If I have to resort to cython, is there an good implementation that can deal with variable bit-lengths? I.e. not only for 11 bit input but also 12, 13, etc?
Edit: Pure python solution based on PM2 Ring's answer
def unpackIntegers(data, num_points, bit_len):
"""Unpacks an array of integers of arbitrary bit-length into a
system-word aligned array of integers"""
# TODO: deal with native integer types separately for speedups
mask = (1 << bit_len) - 1
unpacked_bit_len = 2 ** ceil(log(bit_len, 2))
unpacked_byte_len = ceil(unpacked_bit_len / 8)
unpacked_array = bytearray(num_points * unpacked_byte_len)
unpacked = memoryview(unpacked_array).cast(
FORMAT_CODES[unpacked_byte_len])
num_blocks = num_points // 8
# Note: zipping generators is faster than calculating offsets
# from a block count
for idx1_start, idx1_stop, idx2_start, idx2_stop in zip(
range(0, num_blocks*bit_len, bit_len),
range(bit_len, (num_blocks+1)*bit_len, bit_len),
range(7, num_points, 8),
range(-1, num_points-8, 8),
):
n = int.from_bytes(data[idx1_start:idx1_stop], 'big')

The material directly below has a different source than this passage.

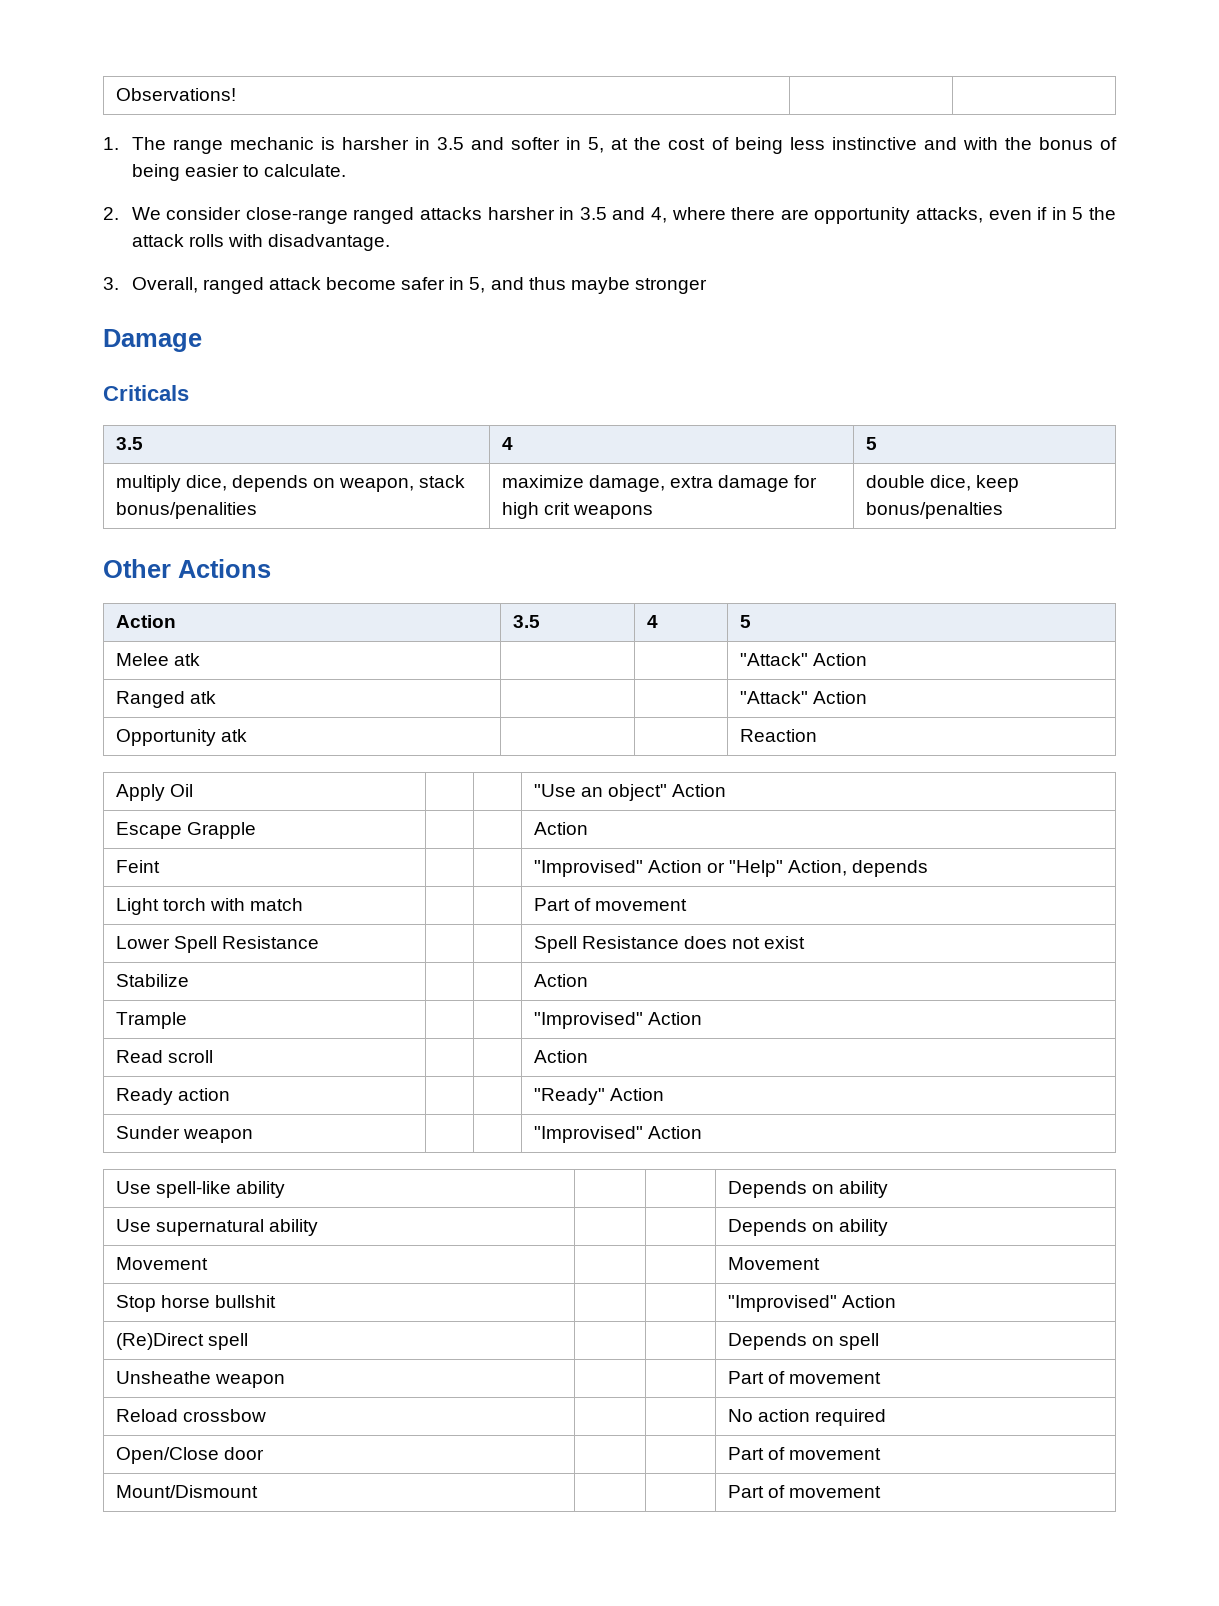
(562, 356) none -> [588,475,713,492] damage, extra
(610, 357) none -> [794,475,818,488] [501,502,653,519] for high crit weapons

for i in range(idx2_start, idx2_stop, -1):
unpacked[i] = n & mask
n >>= bit_len
# process left-over part (missing from PM2 Ring's answer)
else:
points_left = num_points % 8
bits_left = points_left * bit_len
bytes_left = len(data)-num_blocks*bit_len
num_unused_bits = bytes_left * 8 - bits_left
n = int.from_bytes(data[num_blocks*bit_len:], 'big')
n >>= num_unused_bits
for i in range(num_points-1, num_points-points_left-1, -1):
unpacked[i] = n & mask
n >>= bit_len
return unpacked
There may be a more efficient way to do this with a 3rd-party library, but here's one way to do it with standard Python.
The unpack generator iterates over its data argument in chunks, data can be any iterable that yields bytes. To unpack 11 bit data we read chunks of 11 bytes, combine those bytes into a single integer, and then we slice that integer into 8 pieces, so each piece will contain the data from the corresponding 11 source bits.
def unpack(data, bitlen):
mask = (1 << bitlen) - 1
for chunk in zip(*[iter(data)] * bitlen):
n = int.from_bytes(chunk, 'big')
a = []
for i in range(8):
a.append(n & mask)
n >>= bitlen
yield from reversed(a)
# Test
# 0 to 23 in 11 bit integers, packed into bytes
data = bytes([
0, 0, 4, 1, 0, 48, 8, 1, 64, 48, 7,
1, 0, 36, 5, 0, 176, 24, 3, 64, 112, 15,
2, 0, 68, 9, 1, 48, 40, 5, 64, 176, 23,
])
print(list(unpack(data, 11)))
output
[0, 1, 2, 3, 4, 5, 6, 7, 8, 9, 10, 11, 12, 13, 14, 15, 16, 17, 18, 19, 20, 21, 22, 23]
Note that if data does not contain a multiple of bitlen bytes then it will end in a partial chunk which will be ignored.